THE ACCIDENTAL. By Ali Smith. 306pp. Hamish Hamilton. Pounds 14.99. 0 241 14190 7
Ali Smith plays games with films, photographs and verse
In a recent newspaper article, Ali Smith and Toby Litt defended the selection of writers they had chosen for inclusion in their New Writing 13 anthology.
They were looking, they explained, for a different sort of newness. Not so much "originality", for that "is only proven over time, paradoxically", but "writing that renews language itself, or battles with the old shapes of things". Such battling is clearly found in The Accidental. Smith's third novel -each of her previous novels has been preceded and followed by a short-story collection -seems to be reworking old shapes and old questions in every way.

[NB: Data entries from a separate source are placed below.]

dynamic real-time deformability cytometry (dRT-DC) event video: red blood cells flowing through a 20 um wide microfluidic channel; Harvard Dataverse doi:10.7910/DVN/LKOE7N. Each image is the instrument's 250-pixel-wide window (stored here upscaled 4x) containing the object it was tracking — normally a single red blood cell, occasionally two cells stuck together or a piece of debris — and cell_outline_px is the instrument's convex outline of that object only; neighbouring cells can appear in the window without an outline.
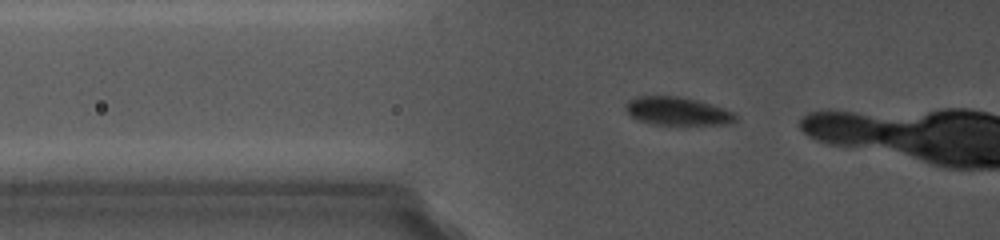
{"species": "common noctule bat (a hibernating species)", "species_latin": "Nyctalus noctula", "temperature_condition": "cold", "stored_images_in_passage": 4, "camera_frame_rate_fps": 5000, "um_per_image_px": 0.085, "animal": {"sex": "female", "body_mass_g": 19.0, "forearm_length_mm": 56.7}, "frame": {"image": 1, "passage_image": 2, "time_ms": 0.8, "image_size_px": [1000, 240], "cell_outline_px": [[736, 120], [720, 124], [652, 124], [636, 120], [628, 112], [628, 104], [632, 100], [644, 96], [672, 96], [692, 100], [720, 108], [736, 116]], "centroid_in_image_um": [57.51, 9.47], "position_along_channel_um": 68.3, "area_um2": 16.82}}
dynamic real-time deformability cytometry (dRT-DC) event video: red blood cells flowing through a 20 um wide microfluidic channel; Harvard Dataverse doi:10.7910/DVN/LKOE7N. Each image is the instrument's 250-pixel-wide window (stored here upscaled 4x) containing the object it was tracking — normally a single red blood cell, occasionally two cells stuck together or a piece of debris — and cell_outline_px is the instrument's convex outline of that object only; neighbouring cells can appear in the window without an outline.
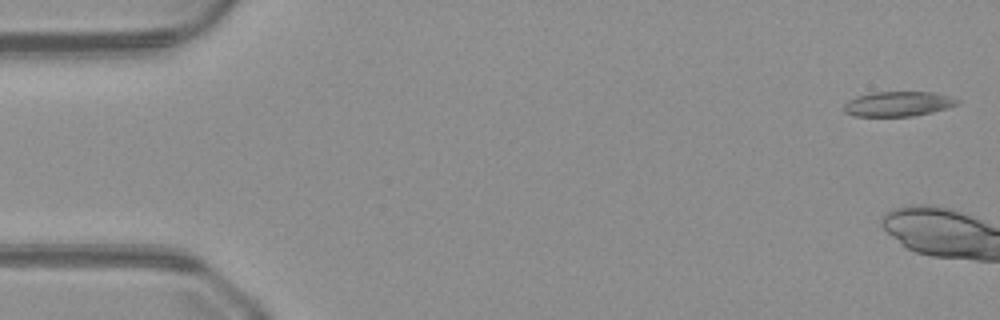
{"species": "common noctule bat (a hibernating species)", "species_latin": "Nyctalus noctula", "temperature_condition": "warm", "stored_images_in_passage": 5, "camera_frame_rate_fps": 3000, "um_per_image_px": 0.085, "animal": {"sex": "male", "body_mass_g": 23.1, "forearm_length_mm": 52.7}, "frame": {"image": 1, "passage_image": 1, "time_ms": 0.0, "image_size_px": [1000, 320], "cell_outline_px": [[960, 104], [948, 108], [932, 112], [912, 116], [852, 116], [844, 112], [844, 104], [848, 100], [856, 96], [872, 92], [936, 92], [960, 100]], "centroid_in_image_um": [76.34, 8.83], "position_along_channel_um": 8.7, "area_um2": 16.59}}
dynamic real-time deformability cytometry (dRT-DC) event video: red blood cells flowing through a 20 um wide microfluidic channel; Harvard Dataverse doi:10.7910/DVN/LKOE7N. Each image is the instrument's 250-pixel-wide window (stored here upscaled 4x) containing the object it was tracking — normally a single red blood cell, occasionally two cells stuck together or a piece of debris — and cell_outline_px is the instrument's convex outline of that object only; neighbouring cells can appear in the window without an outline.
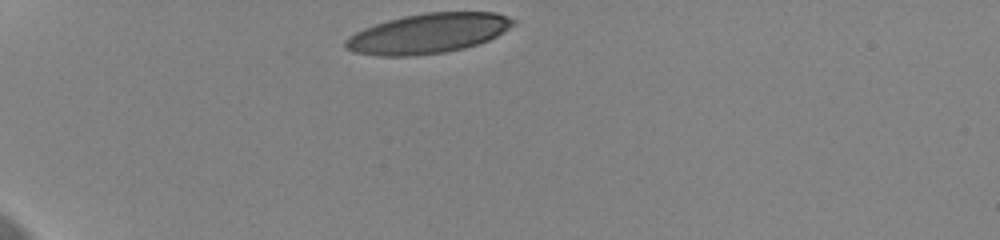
{"species": "human", "species_latin": "Homo sapiens", "temperature_condition": "cold", "stored_images_in_passage": 3, "camera_frame_rate_fps": 3000, "um_per_image_px": 0.085, "donor": {"sex": "female"}, "frame": {"image": 1, "passage_image": 1, "time_ms": 0.0, "image_size_px": [1000, 240], "cell_outline_px": [[516, 24], [504, 32], [488, 40], [464, 48], [444, 52], [408, 56], [380, 56], [352, 52], [344, 48], [344, 40], [348, 36], [364, 28], [388, 20], [404, 16], [424, 12], [496, 12], [516, 20]], "centroid_in_image_um": [36.38, 2.84], "position_along_channel_um": 48.6, "area_um2": 39.02}}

This allusive, ambitious and formally acrobatic work sets out to explore questions of contingency, the value of particularity and the moral status of narrative.

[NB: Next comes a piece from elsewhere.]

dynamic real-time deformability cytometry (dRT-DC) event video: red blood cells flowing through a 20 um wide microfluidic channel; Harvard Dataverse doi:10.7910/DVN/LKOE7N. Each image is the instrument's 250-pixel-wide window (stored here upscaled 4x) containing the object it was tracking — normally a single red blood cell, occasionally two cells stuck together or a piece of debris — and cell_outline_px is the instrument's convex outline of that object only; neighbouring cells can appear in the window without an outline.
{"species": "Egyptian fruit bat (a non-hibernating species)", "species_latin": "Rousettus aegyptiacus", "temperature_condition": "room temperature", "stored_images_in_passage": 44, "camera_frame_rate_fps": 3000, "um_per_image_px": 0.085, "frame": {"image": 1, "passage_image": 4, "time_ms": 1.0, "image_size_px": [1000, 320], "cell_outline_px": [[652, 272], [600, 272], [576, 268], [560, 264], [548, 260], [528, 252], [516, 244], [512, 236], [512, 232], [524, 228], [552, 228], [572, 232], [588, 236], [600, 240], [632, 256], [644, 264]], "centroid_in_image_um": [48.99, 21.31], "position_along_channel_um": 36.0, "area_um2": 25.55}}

In this, Smith's clearest debt seems to be to the models laid down by the existential writing of the late 1960s, and, in particular, to the writings of Iris Murdoch.
Smith's interest in writing's ethical imperative is clear from the first of her novel's epigraphs, taken from The Shape of a Pocket by John Berger (2000):
"Between the experience of living a normal life at this moment on the planet and the public narratives being offered to give a sense to that life, the empty space, the gap, is enormous". But while this offers a starting point for an analysis of The Accidental, it is a novel that, like many of Smith's works, questions the very notion of a beginning. The Berger epigraph jostles against snatches from Jane Austen, Sophocles and Charlie Chaplin, and on the preceding page there is a photograph of a large sheep gazing through a chain link fence.
Its expression is both challenged and challenging -balefully longing and faintly irritated.
Such emotional challenges are in tune with the reader's experience of the novel.
We begin with a frame narrator, the mysterious Alhambra, who was conceived on a table in a cinema cafe in 1968, the product of "literally millions of possibilities".